"""

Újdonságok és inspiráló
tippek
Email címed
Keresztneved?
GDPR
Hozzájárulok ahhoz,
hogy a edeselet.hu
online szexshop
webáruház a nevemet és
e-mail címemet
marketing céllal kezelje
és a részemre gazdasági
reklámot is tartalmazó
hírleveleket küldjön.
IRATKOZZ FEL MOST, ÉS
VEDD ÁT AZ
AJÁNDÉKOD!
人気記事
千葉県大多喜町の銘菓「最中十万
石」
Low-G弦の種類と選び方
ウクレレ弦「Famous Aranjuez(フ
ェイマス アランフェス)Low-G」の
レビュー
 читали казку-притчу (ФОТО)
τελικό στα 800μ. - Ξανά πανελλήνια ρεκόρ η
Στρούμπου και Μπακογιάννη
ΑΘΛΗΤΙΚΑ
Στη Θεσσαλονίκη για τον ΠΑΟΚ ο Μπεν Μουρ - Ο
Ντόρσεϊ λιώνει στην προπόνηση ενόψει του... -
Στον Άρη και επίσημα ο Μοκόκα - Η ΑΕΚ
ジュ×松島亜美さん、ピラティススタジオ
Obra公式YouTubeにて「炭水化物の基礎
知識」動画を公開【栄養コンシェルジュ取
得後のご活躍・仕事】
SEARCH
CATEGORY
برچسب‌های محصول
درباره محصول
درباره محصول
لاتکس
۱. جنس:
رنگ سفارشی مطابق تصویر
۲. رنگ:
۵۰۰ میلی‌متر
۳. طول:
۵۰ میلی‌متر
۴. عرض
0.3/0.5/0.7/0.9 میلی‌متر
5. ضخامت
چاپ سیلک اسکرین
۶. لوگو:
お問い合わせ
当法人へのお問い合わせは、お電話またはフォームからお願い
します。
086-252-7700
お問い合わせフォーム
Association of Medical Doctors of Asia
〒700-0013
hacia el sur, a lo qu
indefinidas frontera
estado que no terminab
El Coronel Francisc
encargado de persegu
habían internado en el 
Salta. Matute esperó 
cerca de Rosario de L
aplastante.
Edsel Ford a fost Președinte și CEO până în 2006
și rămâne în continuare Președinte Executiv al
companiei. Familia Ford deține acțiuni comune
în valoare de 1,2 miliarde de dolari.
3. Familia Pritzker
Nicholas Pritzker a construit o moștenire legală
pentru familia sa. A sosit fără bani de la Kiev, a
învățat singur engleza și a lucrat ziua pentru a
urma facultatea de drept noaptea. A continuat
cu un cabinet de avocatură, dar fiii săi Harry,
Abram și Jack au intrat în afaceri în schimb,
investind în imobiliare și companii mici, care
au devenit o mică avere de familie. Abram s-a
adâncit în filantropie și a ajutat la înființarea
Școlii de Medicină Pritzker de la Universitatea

"""

*EXERCISE GOAL*. The line containing "Στη Θεσσαλονίκη για τον ΠΑΟΚ ο Μπεν Μουρ - Ο" marks the start. Reproduce it and all lines after it through the end of the listing, exactly and alone.

*RESULT FOR THIS EXERCISE*.
Στη Θεσσαλονίκη για τον ΠΑΟΚ ο Μπεν Μουρ - Ο
Ντόρσεϊ λιώνει στην προπόνηση ενόψει του... -
Στον Άρη και επίσημα ο Μοκόκα - Η ΑΕΚ
ジュ×松島亜美さん、ピラティススタジオ
Obra公式YouTubeにて「炭水化物の基礎
知識」動画を公開【栄養コンシェルジュ取
得後のご活躍・仕事】
SEARCH
CATEGORY
برچسب‌های محصول
درباره محصول
درباره محصول
لاتکس
۱. جنس:
رنگ سفارشی مطابق تصویر
۲. رنگ:
۵۰۰ میلی‌متر
۳. طول:
۵۰ میلی‌متر
۴. عرض
0.3/0.5/0.7/0.9 میلی‌متر
5. ضخامت
چاپ سیلک اسکرین
۶. لوگو:
お問い合わせ
当法人へのお問い合わせは、お電話またはフォームからお願い
します。
086-252-7700
お問い合わせフォーム
Association of Medical Doctors of Asia
〒700-0013
hacia el sur, a lo qu
indefinidas frontera
estado que no terminab
El Coronel Francisc
encargado de persegu
habían internado en el 
Salta. Matute esperó 
cerca de Rosario de L
aplastante.
Edsel Ford a fost Președinte și CEO până în 2006
și rămâne în continuare Președinte Executiv al
companiei. Familia Ford deține acțiuni comune
în valoare de 1,2 miliarde de dolari.
3. Familia Pritzker
Nicholas Pritzker a construit o moștenire legală
pentru familia sa. A sosit fără bani de la Kiev, a
învățat singur engleza și a lucrat ziua pentru a
urma facultatea de drept noaptea. A continuat
cu un cabinet de avocatură, dar fiii săi Harry,
Abram și Jack au intrat în afaceri în schimb,
investind în imobiliare și companii mici, care
au devenit o mică avere de familie. Abram s-a
adâncit în filantropie și a ajutat la înființarea
Școlii de Medicină Pritzker de la Universitatea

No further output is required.